The influence that genes have on each other is known as epistasis. This sort of canceling out that Lippman is describing, which was on display when the jointless tomato merged with the original tomatoes, is known as negative epistasis—and it’s not limited to tomatoes.

“There’s some great examples from back in the twenties and thirties where people would cross tobacco plants to make new hybrid varieties,” says Lippman. “The hybrids, instead of showing a vigor effect which is typically what you expect and hope for when you make hybrids, they actually saw an autoimmune response. The plants would start to wither and die basically as if they were being attacked by some pathogen when they weren’t being attacked.”

Although breeders were eventually able to marry the two tomato mutants, it was a relatively haphazard affair. By studying the underlying genetic relationship between branching and flowering, Lippman and his team hoped to better understand why this canceling out effect occurred, and potentially produce a tomato that was a little bit more balanced.

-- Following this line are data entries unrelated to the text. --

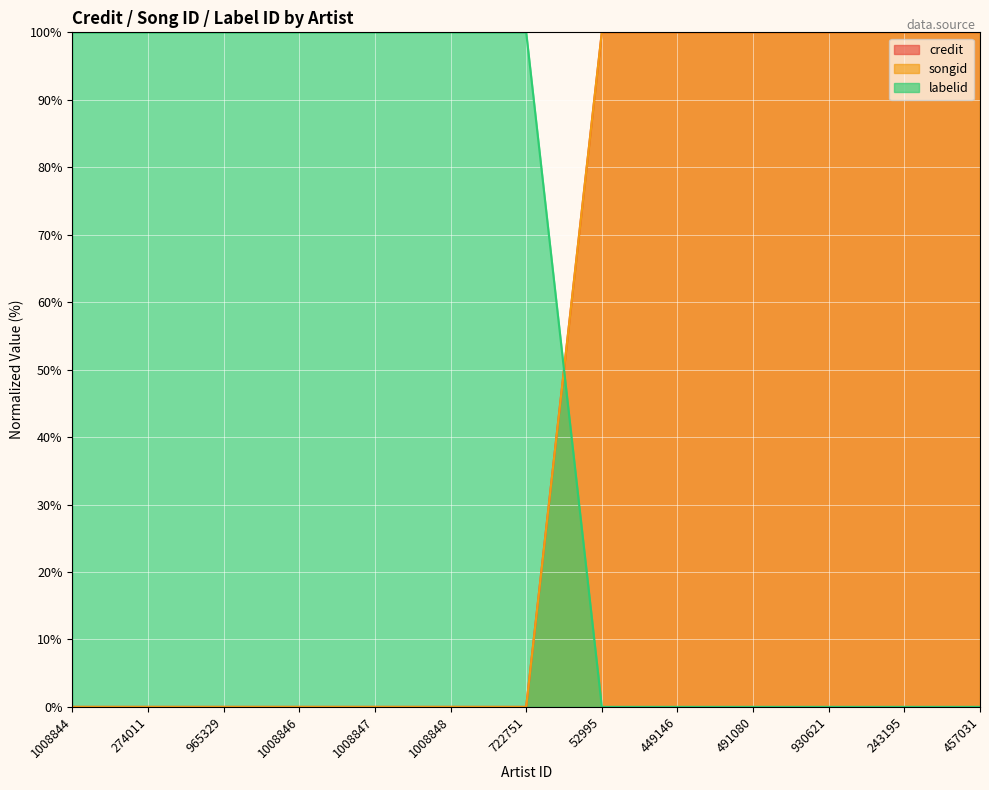

How many data points in credit are above 0?

6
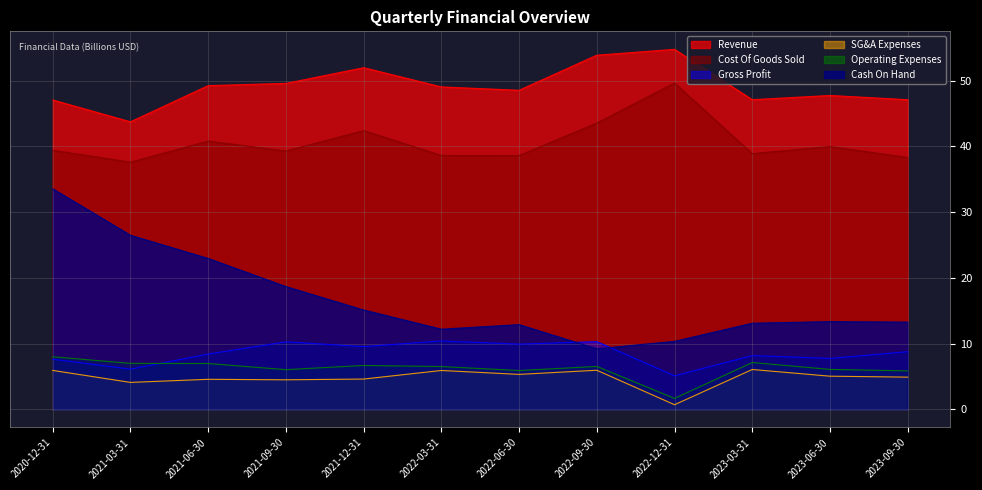

How many interior local valleys does the Operating Expenses series have?

3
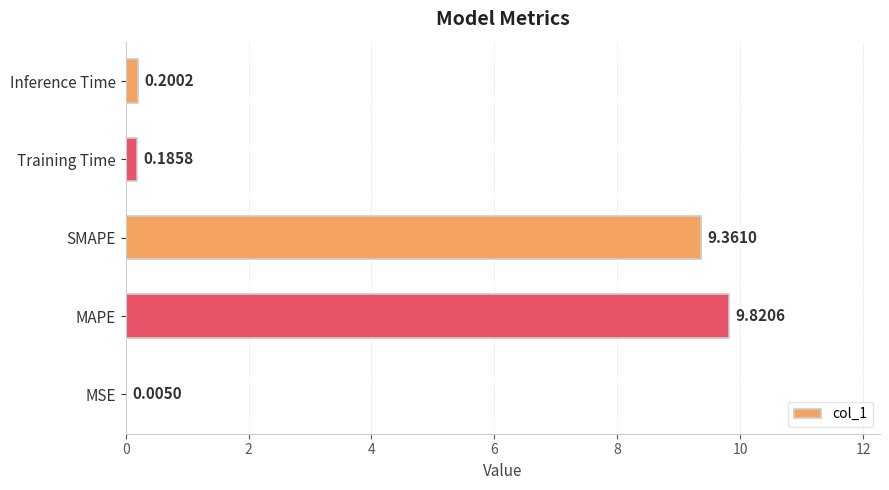

What is the ratio of the value at MAPE to the value at SMAPE?

1.0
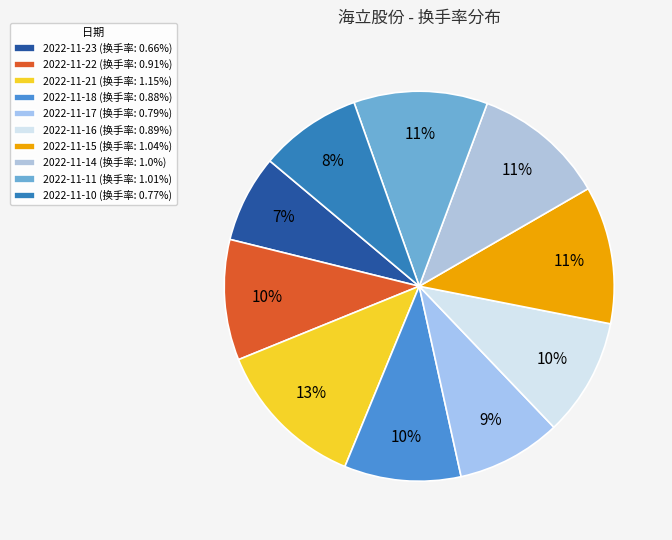

True or false: 2022-11-23 accounts for 7% of the total.

True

That is, one that would branch a little bit, creating a few more flowers, but not so many that it would overburden the plant.

And that’s exactly what they were able to do.

tomatoes
Researchers achieved weakly branched flower-bearing shoots that gave higher yield. Zachary Lippman

Think of each gene as a dose. In order to get normal branching, you need to have four doses of the two genes: one dose coming from each copy of the gene, because there’s two copies of each gene in tomato DNA. But if you have two mutants working together, they essentially cancel out those doses. It’s like the tomato plant effectively doesn’t have any copies of the gene.

“If you lose all four doses by having mutations in both genes, you have this negative epistasis and you have too many flowers and you have fertility issues,” says Lippman. “But what you only have a loss of one dose, now you’re still going to make branched flowering shoots, but because you still have three doses of the gene it’s not going to be as bad as when you lose all four doses.”

You can get to three doses by making crosses between mutant plants, but you have to know the underlying genetics and how the genes work together. The closest analogy is to cooking: if you understand a foods general flavor properties you’ll understand which flavors work together, and which cancel each other out. By studying the underlying genetics of the tomatoes, Lippman was able to understand the properties of the two mutant genes, and create a more productive tomato.

Lippman believes that this kind of negative epistasis isn’t just happening in tomatoes, and that as we go digging we’ll discover more surprising cases.

“What was most surprising is that the 8,000-year-old mutation was so widespread in modern tomato varieties that when the second mutation was discovered in the 1950s and 60s and breeders wanted to work with it, they came up against this wall—the wall being the old mutation,” says Lippman. “The fact that the old mutation was the closest related gene to the mutation that was discovered in the 50s and 60s was a really elegant illustration of how evolution and domestication and breeding works.”